Now on the same severity level as the Chernobyl disaster, the Japanese government has upgraded the rating of the Fukushima Daiichi nuclear crisis to a Level 7 event on the international system for rating nuclear accidents.
“What’s different here from the Chernobyl accident is that we have not yet seen a direct impact on the health of the people as a result of the nuclear accident,” said Edano, the Japanese government’s leading spokesman on the crisis. “The accident itself is big, but we will make, as our first priority, our utmost effort to avoid any health impact on the people.”
Hidehiko Nishiyama, the chief spokesman for Japan’s Nuclear and Industrial Safety Agency said that unlike the Chernobyl disaster, the reactors inside the badly damaged buildings at Fukushima Daiichi remain largely intact, “although there are some leaks being seen.”
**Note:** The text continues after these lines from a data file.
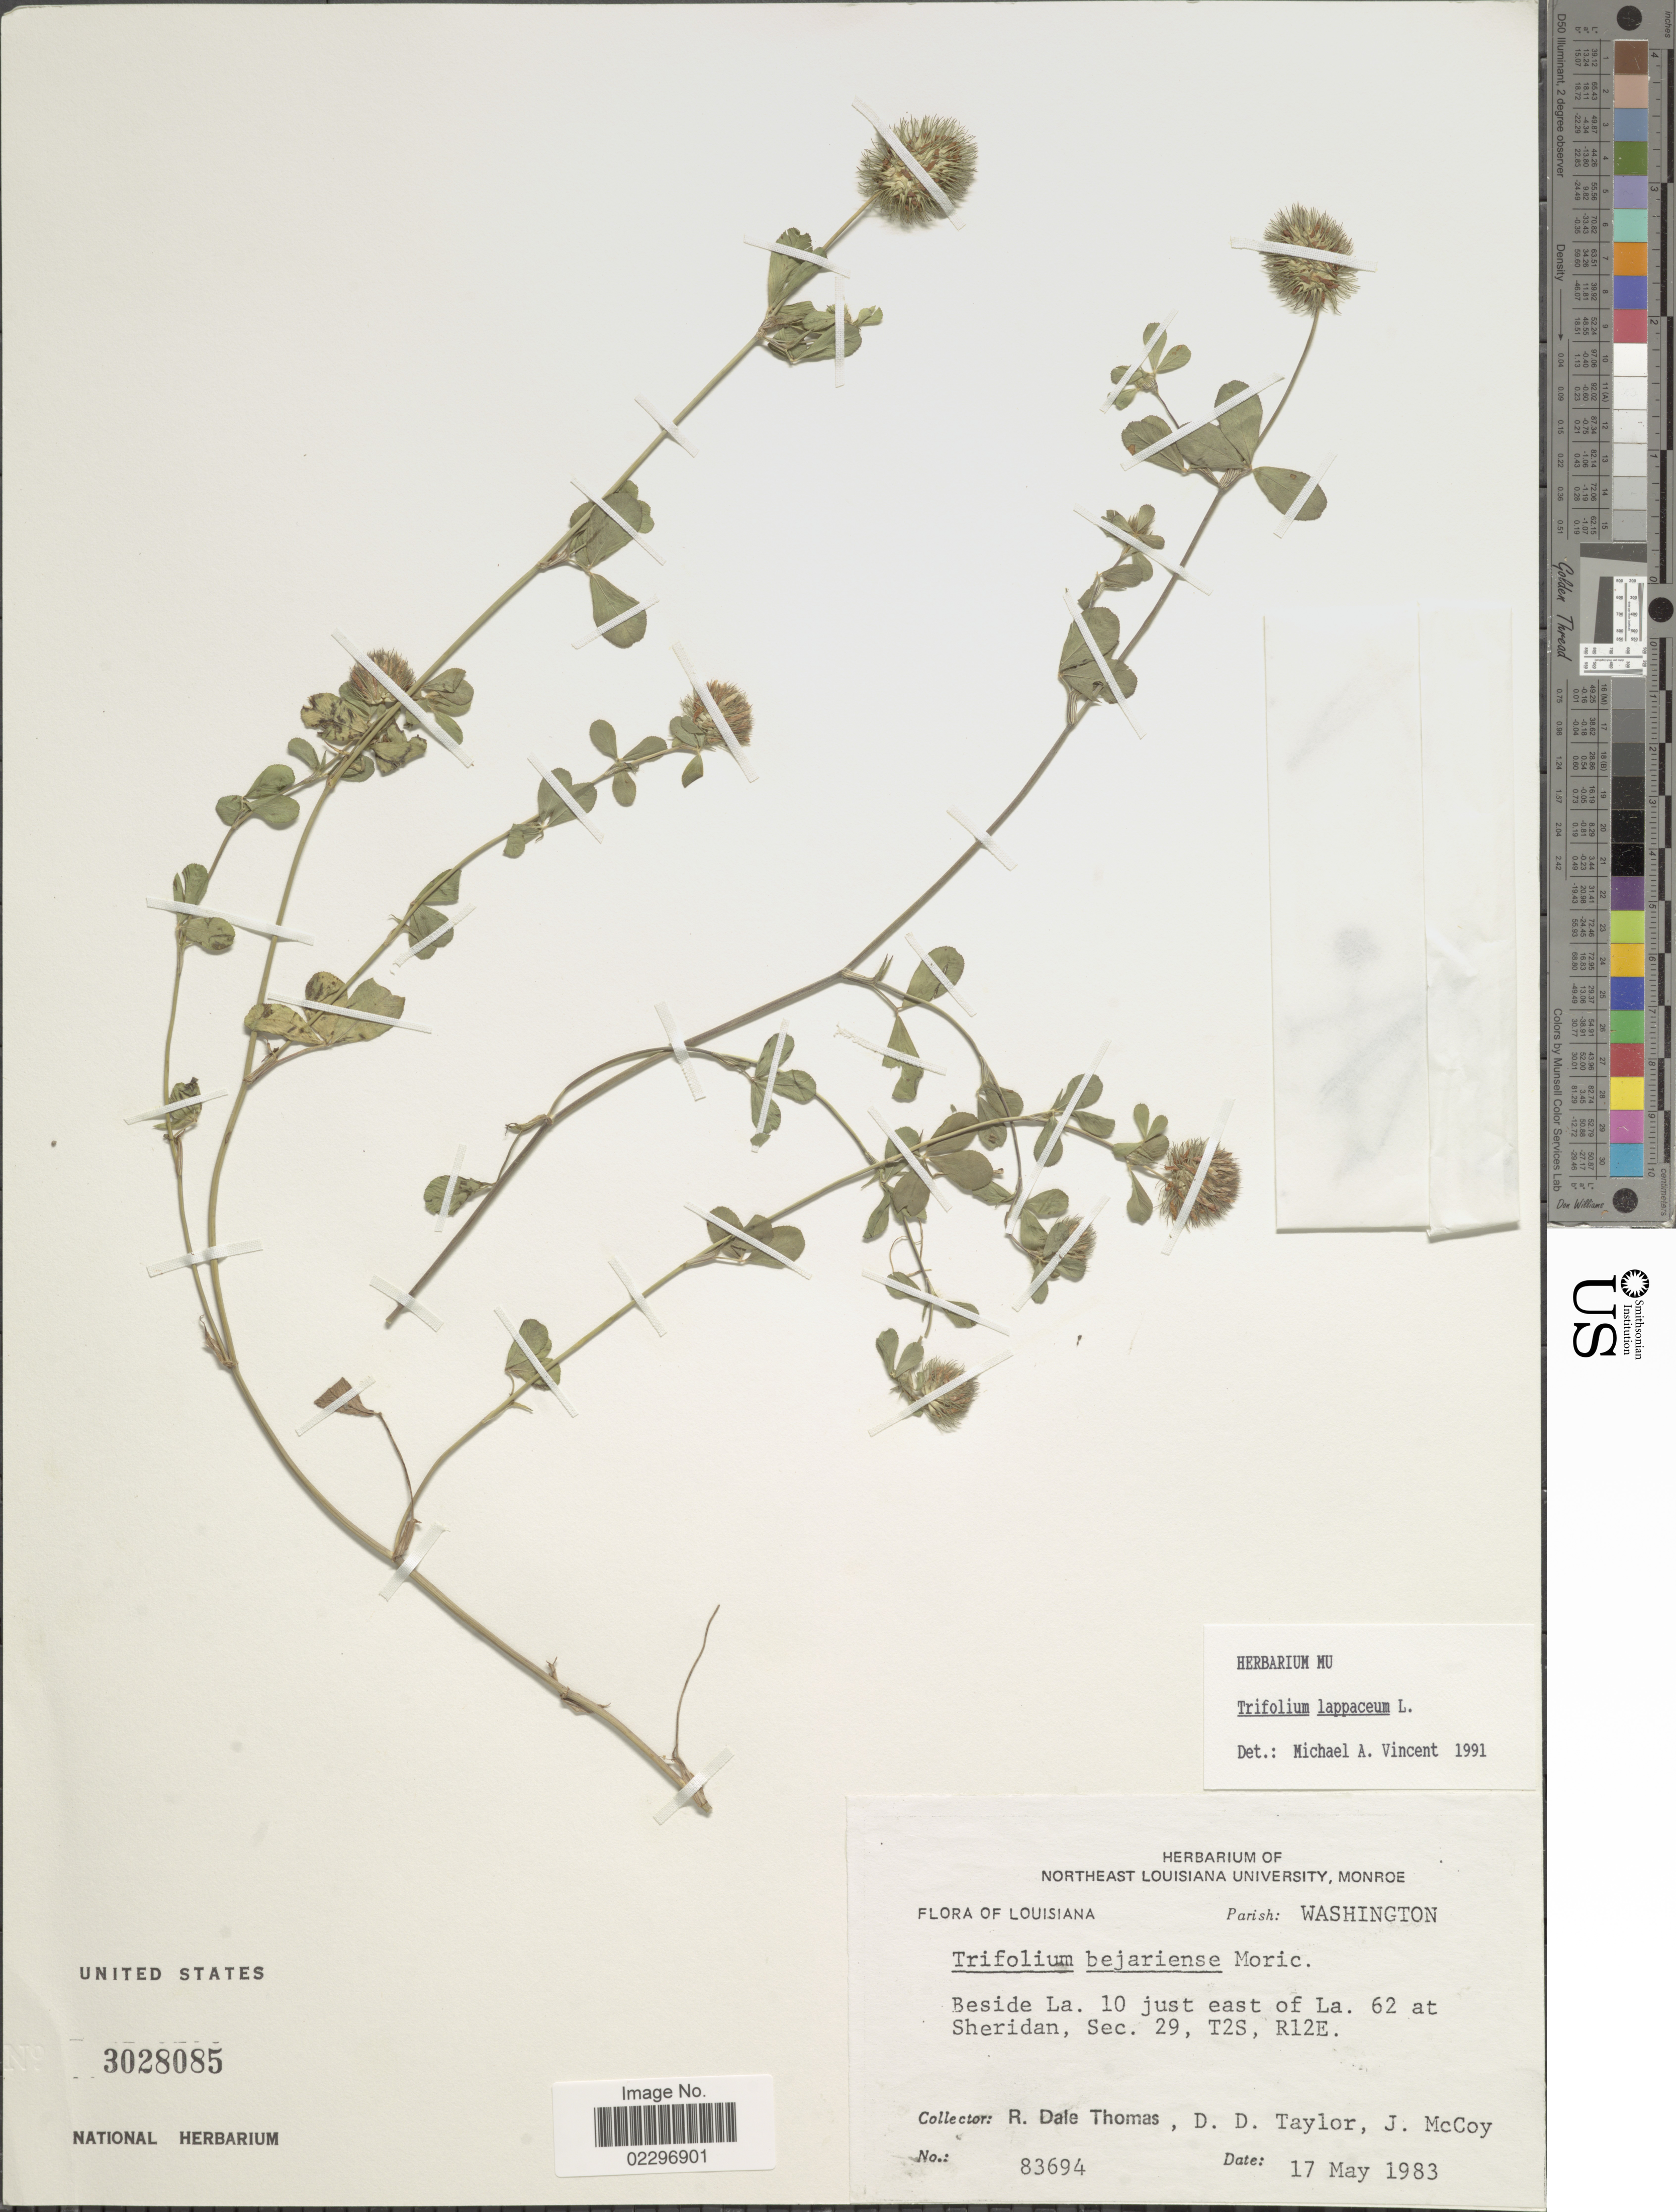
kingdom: Plantae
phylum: Tracheophyta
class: Magnoliopsida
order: Fabales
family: Fabaceae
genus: Trifolium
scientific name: Trifolium lappaceum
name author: L.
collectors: R. Thomas & D. Taylor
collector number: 83694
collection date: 1983-05-17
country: United States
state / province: Louisiana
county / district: Washington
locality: Beside La. 10 just east of La. 62 at Sheridan, Sec. 29, T2s, R12E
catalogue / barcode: US 3028085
Nishiyama said Tuesday’s designation was made “provisionally,” and that a final level won’t be set until the disaster is over and a more detailed investigation has been conducted. The previous event level of 5, equal to the 1979 accident at Three Mile Island in Pennsylvania, was also a provisional designation.
Mr. Nishiyama’s agency is part of the Ministry of Economy, Trade and Industry, which promotes the use of nuclear power. Mr. Shiroya’s commission, which is independent from nuclear power operators and their equipment providers, issued an estimate that emissions totaled 630,000 terabecquerels.
According to the New York Times, that works out to 34 percent of the official Soviet estimate of emissions and 17 percent of the unofficial higher estimate.
Mr. Shiroya also said there was a threefold margin for error involved. The outside estimates of total releases would range from as low as 6 percent to as high as 51 percent of the unofficial totals from Chernobyl.